=== Begin Enclosure ===
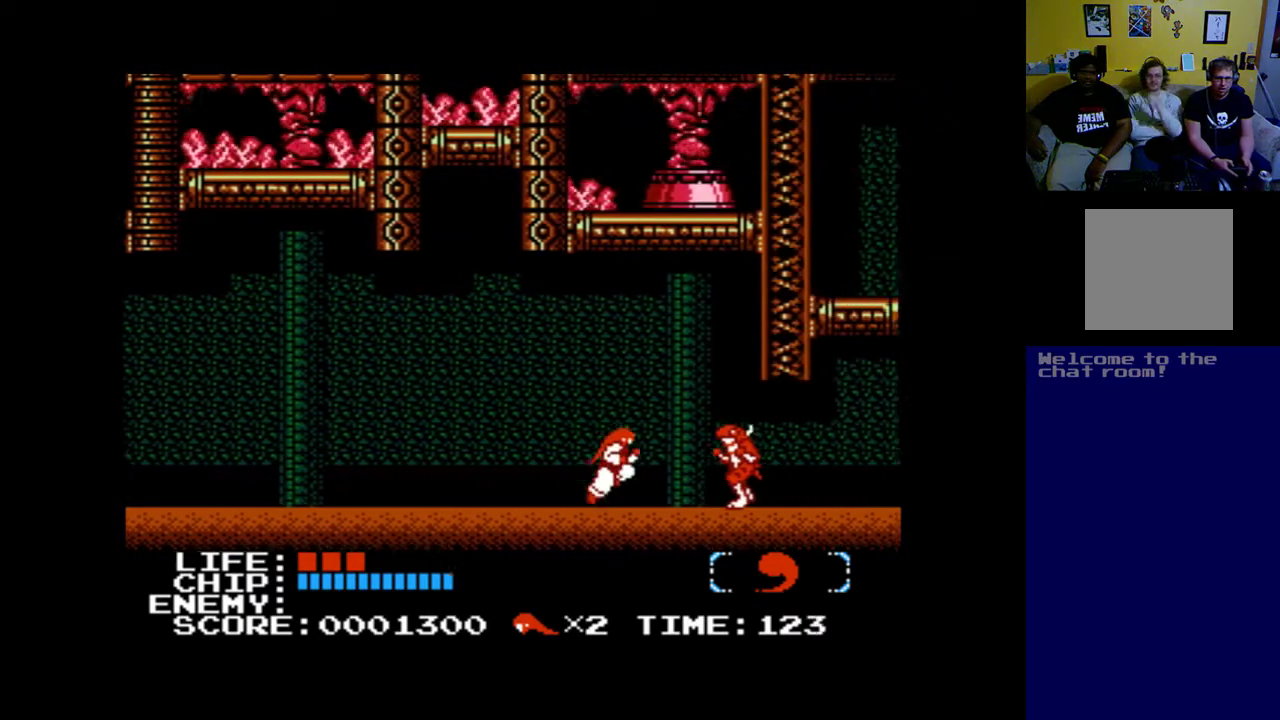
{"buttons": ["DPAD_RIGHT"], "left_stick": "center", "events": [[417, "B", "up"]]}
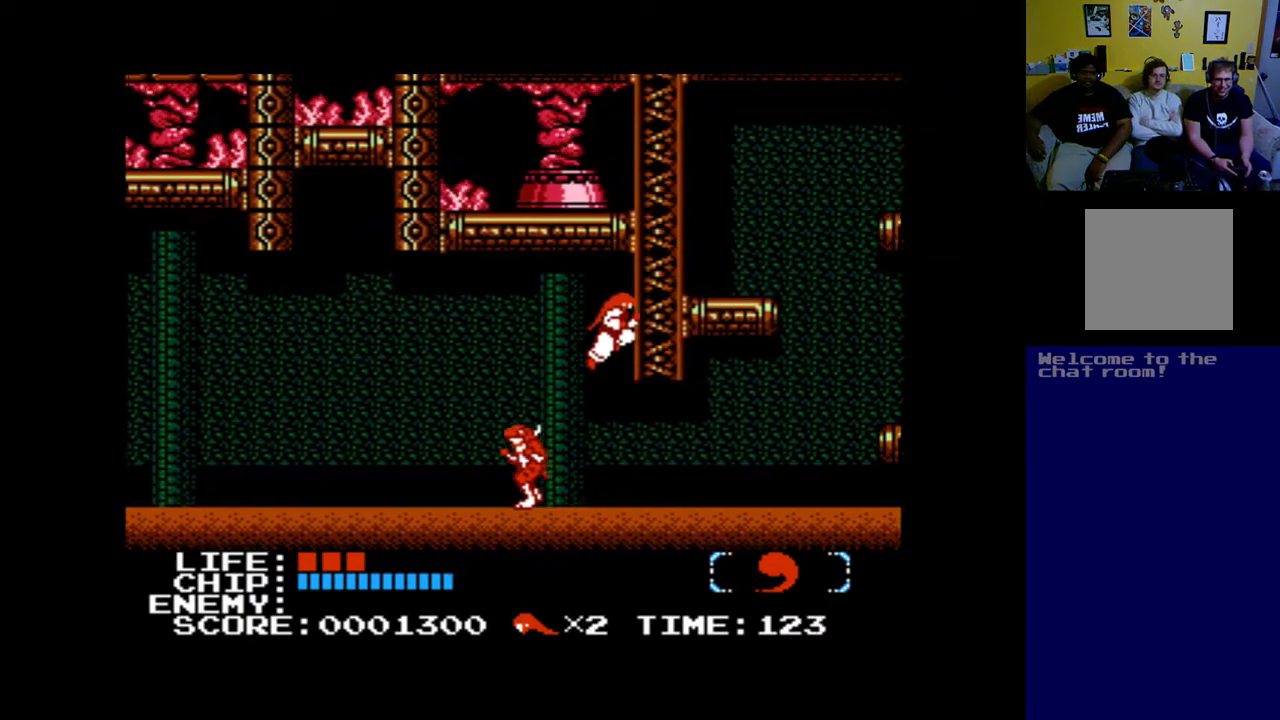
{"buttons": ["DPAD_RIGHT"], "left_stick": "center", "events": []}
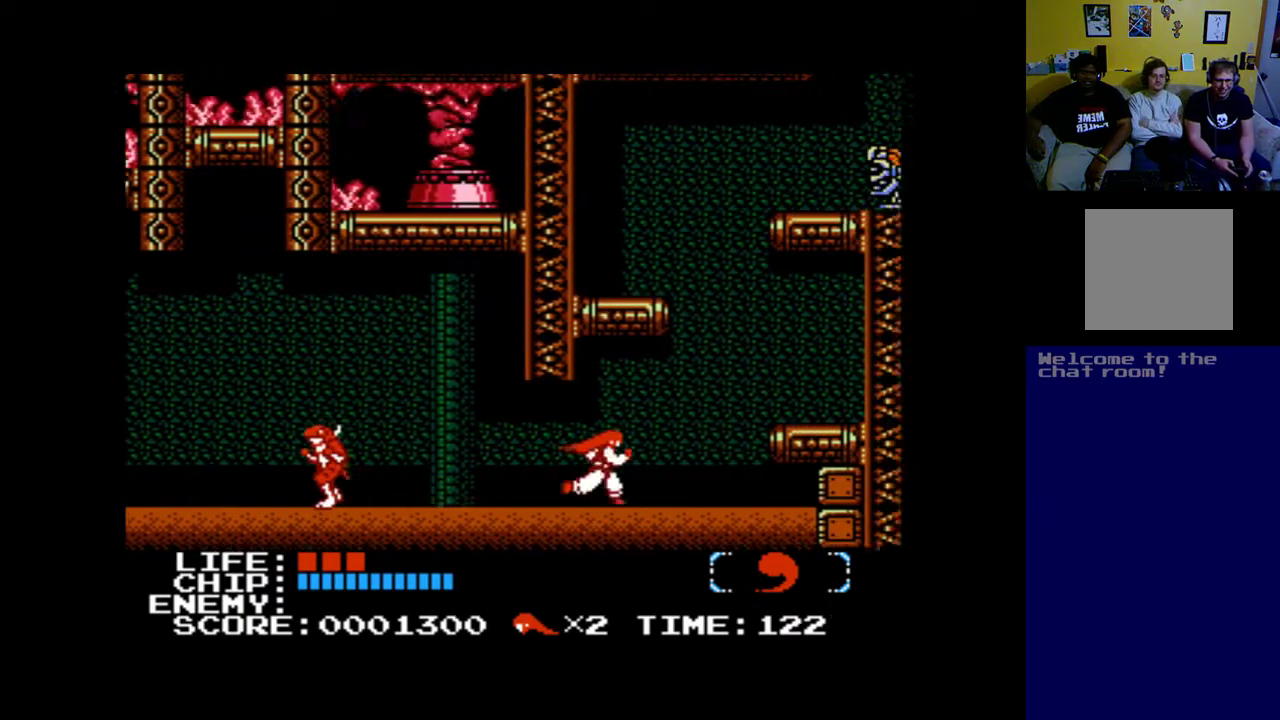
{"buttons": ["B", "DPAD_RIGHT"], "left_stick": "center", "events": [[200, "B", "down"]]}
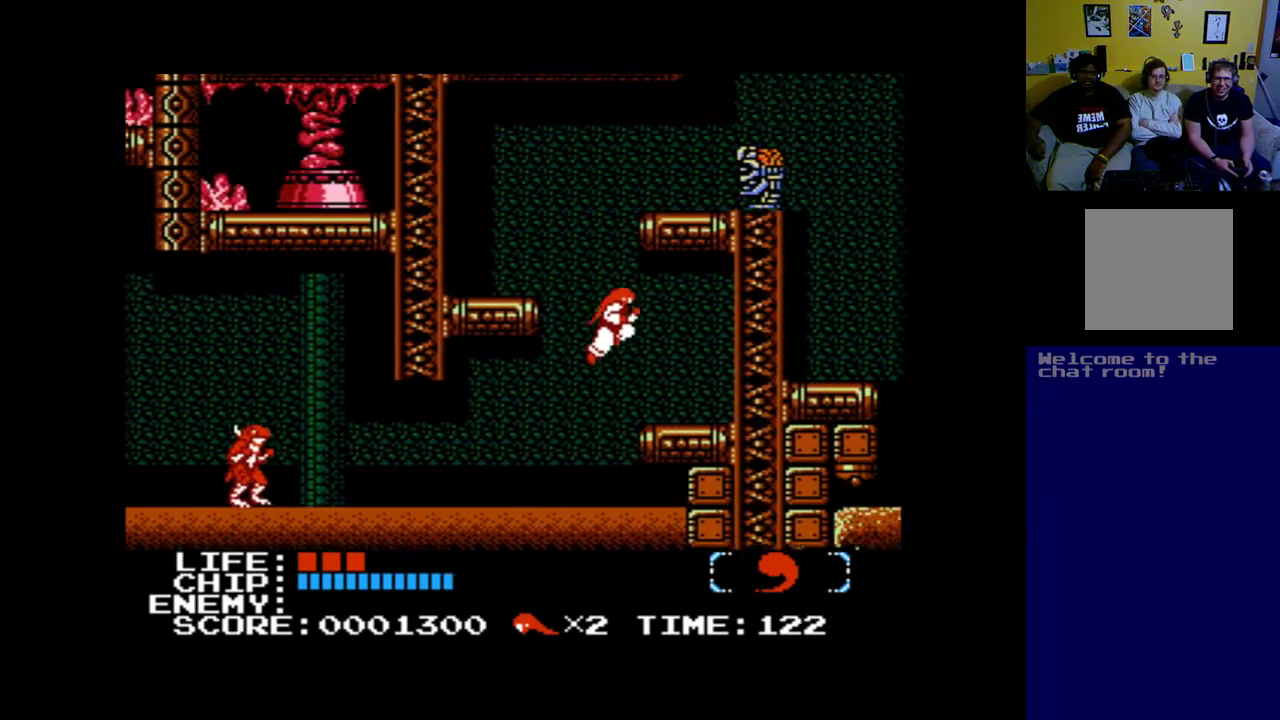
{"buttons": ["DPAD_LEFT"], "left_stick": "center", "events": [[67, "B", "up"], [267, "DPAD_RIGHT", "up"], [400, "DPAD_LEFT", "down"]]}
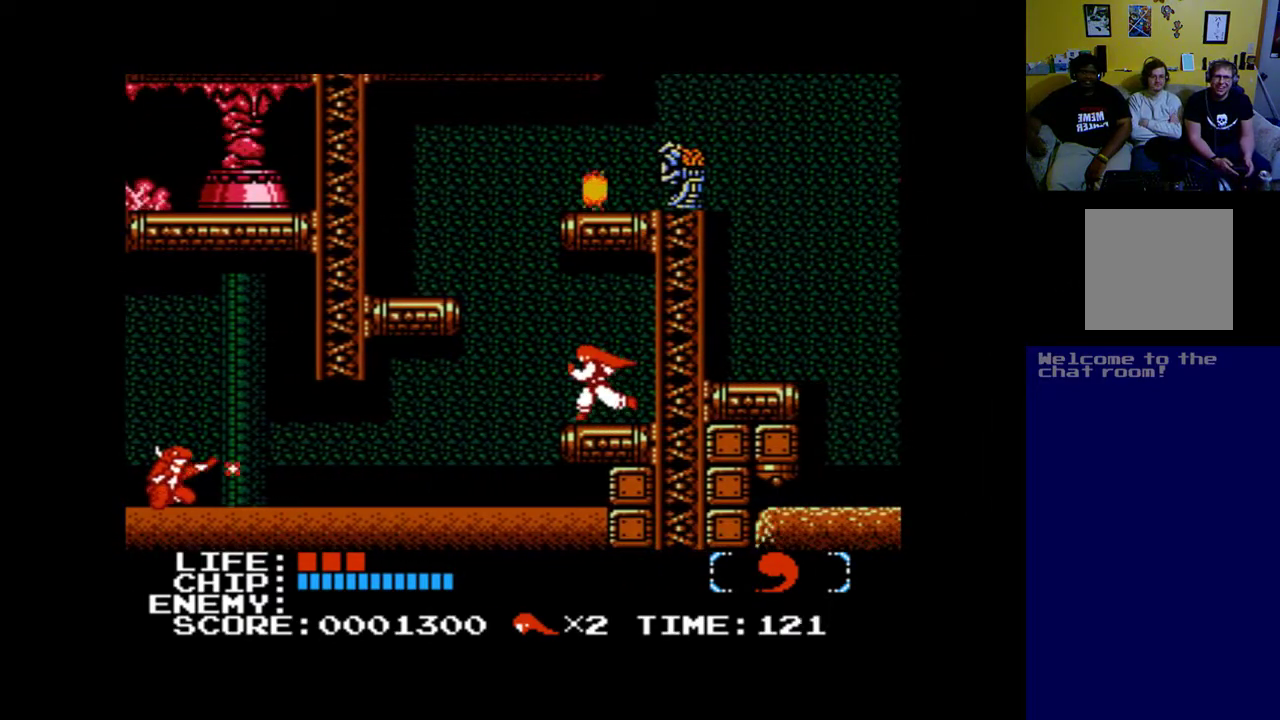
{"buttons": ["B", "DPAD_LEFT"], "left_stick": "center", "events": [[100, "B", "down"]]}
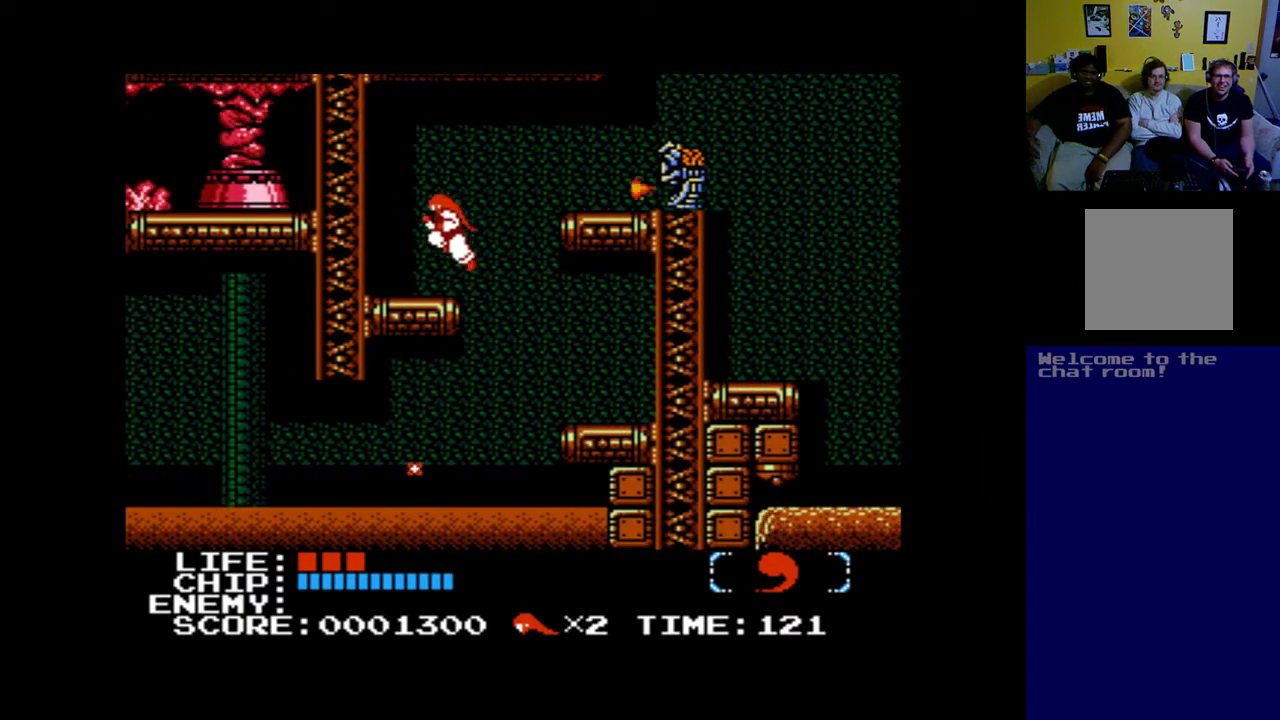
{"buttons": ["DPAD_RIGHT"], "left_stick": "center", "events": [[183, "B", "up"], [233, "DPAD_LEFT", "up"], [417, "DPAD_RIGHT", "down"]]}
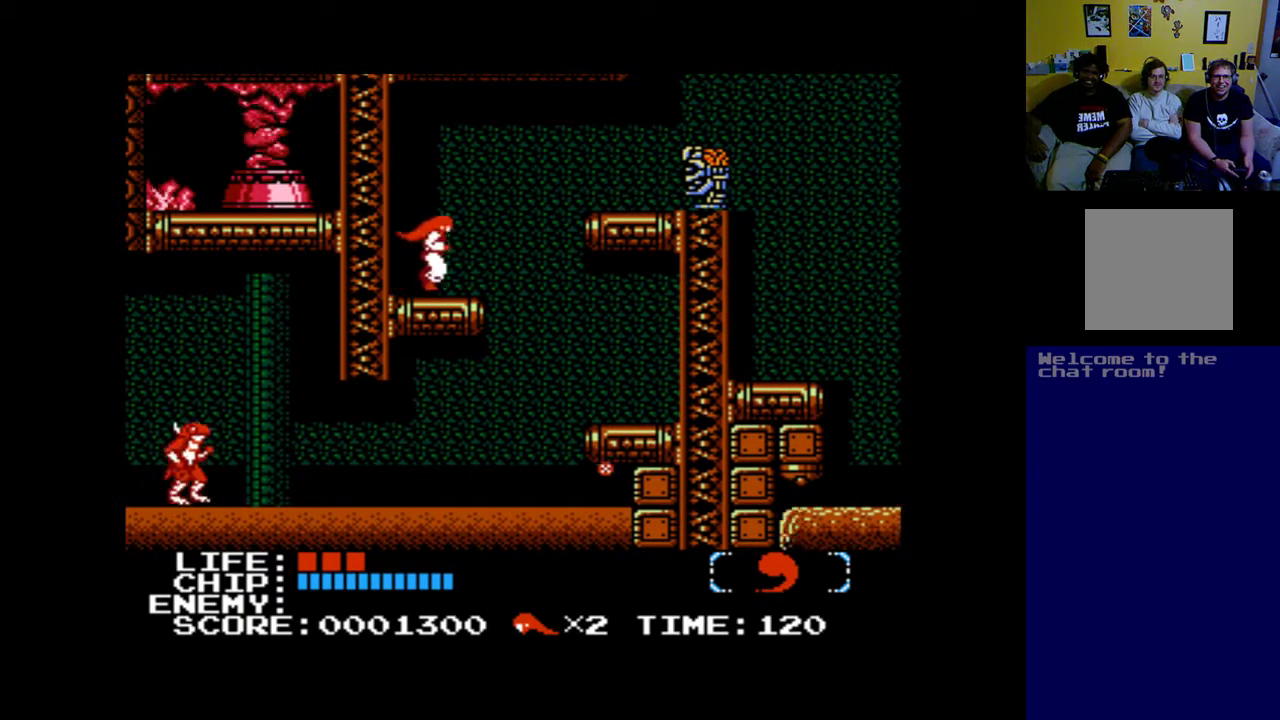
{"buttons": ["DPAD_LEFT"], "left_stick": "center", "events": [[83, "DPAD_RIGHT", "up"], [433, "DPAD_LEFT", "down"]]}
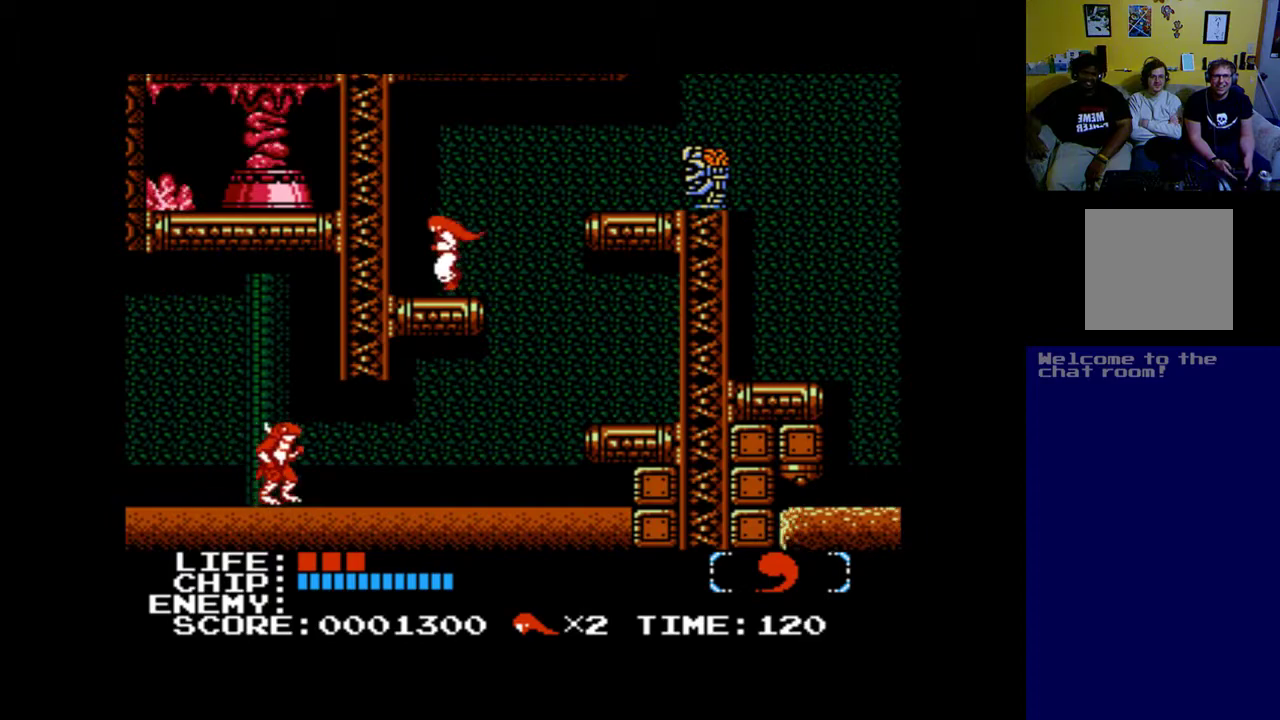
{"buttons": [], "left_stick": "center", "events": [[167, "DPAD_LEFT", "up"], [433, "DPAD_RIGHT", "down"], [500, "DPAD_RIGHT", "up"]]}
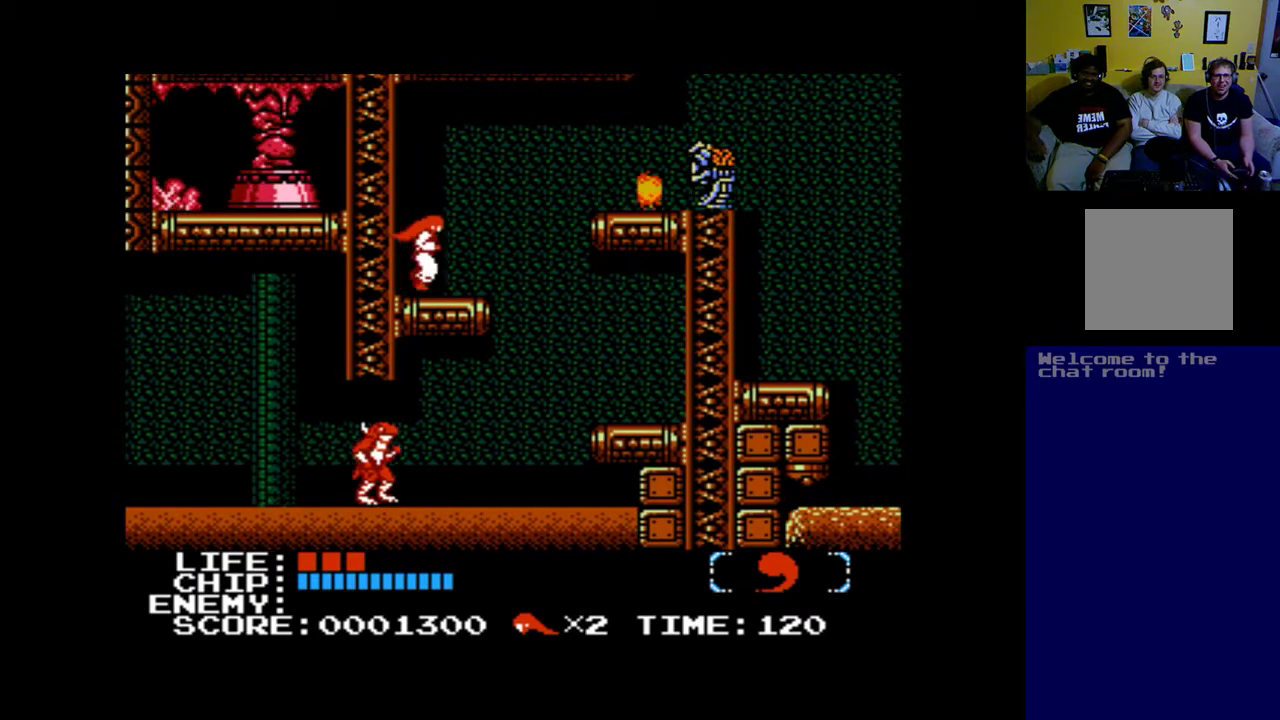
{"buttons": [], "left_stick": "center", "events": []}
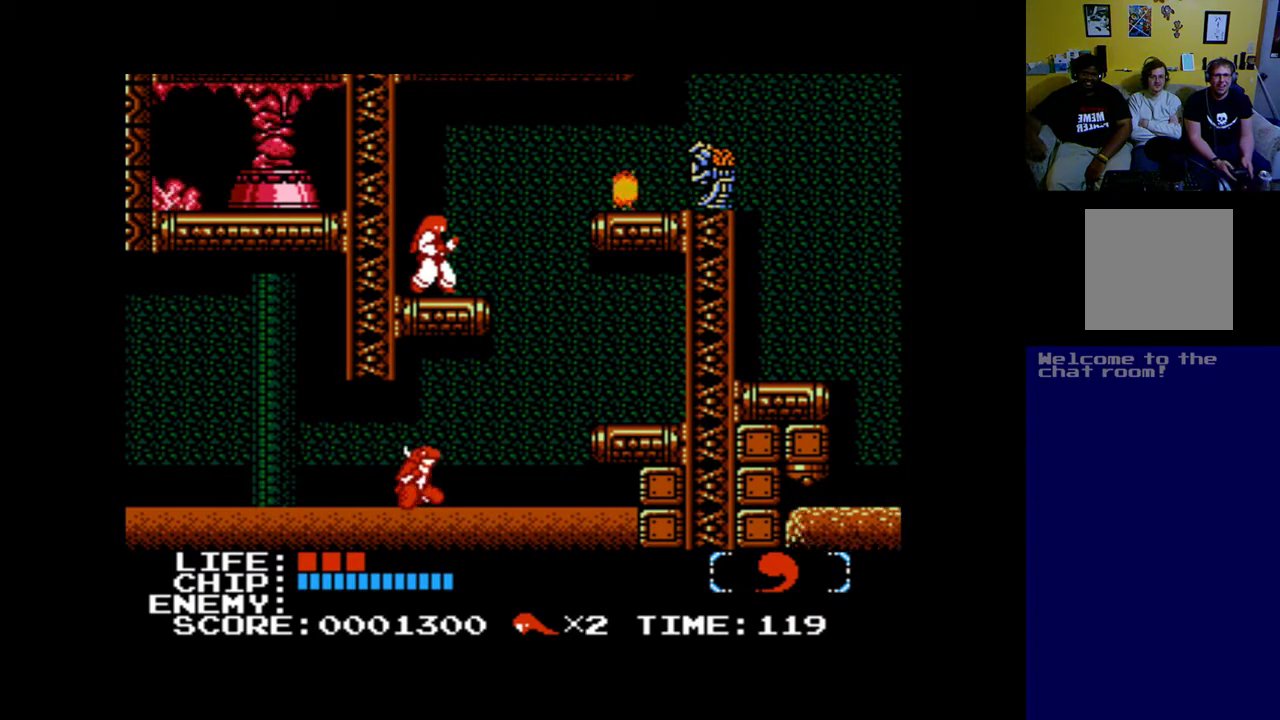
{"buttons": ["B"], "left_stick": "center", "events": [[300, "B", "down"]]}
=== End Enclosure ===
What is being asked
Quote the entries above word for word. Leave the images out.

Problem solution
{"buttons": ["DPAD_RIGHT"], "left_stick": "center", "events": [[417, "B", "up"]]}
{"buttons": ["DPAD_RIGHT"], "left_stick": "center", "events": []}
{"buttons": ["B", "DPAD_RIGHT"], "left_stick": "center", "events": [[200, "B", "down"]]}
{"buttons": ["DPAD_LEFT"], "left_stick": "center", "events": [[67, "B", "up"], [267, "DPAD_RIGHT", "up"], [400, "DPAD_LEFT", "down"]]}
{"buttons": ["B", "DPAD_LEFT"], "left_stick": "center", "events": [[100, "B", "down"]]}
{"buttons": ["DPAD_RIGHT"], "left_stick": "center", "events": [[183, "B", "up"], [233, "DPAD_LEFT", "up"], [417, "DPAD_RIGHT", "down"]]}
{"buttons": ["DPAD_LEFT"], "left_stick": "center", "events": [[83, "DPAD_RIGHT", "up"], [433, "DPAD_LEFT", "down"]]}
{"buttons": [], "left_stick": "center", "events": [[167, "DPAD_LEFT", "up"], [433, "DPAD_RIGHT", "down"], [500, "DPAD_RIGHT", "up"]]}
{"buttons": [], "left_stick": "center", "events": []}
{"buttons": ["B"], "left_stick": "center", "events": [[300, "B", "down"]]}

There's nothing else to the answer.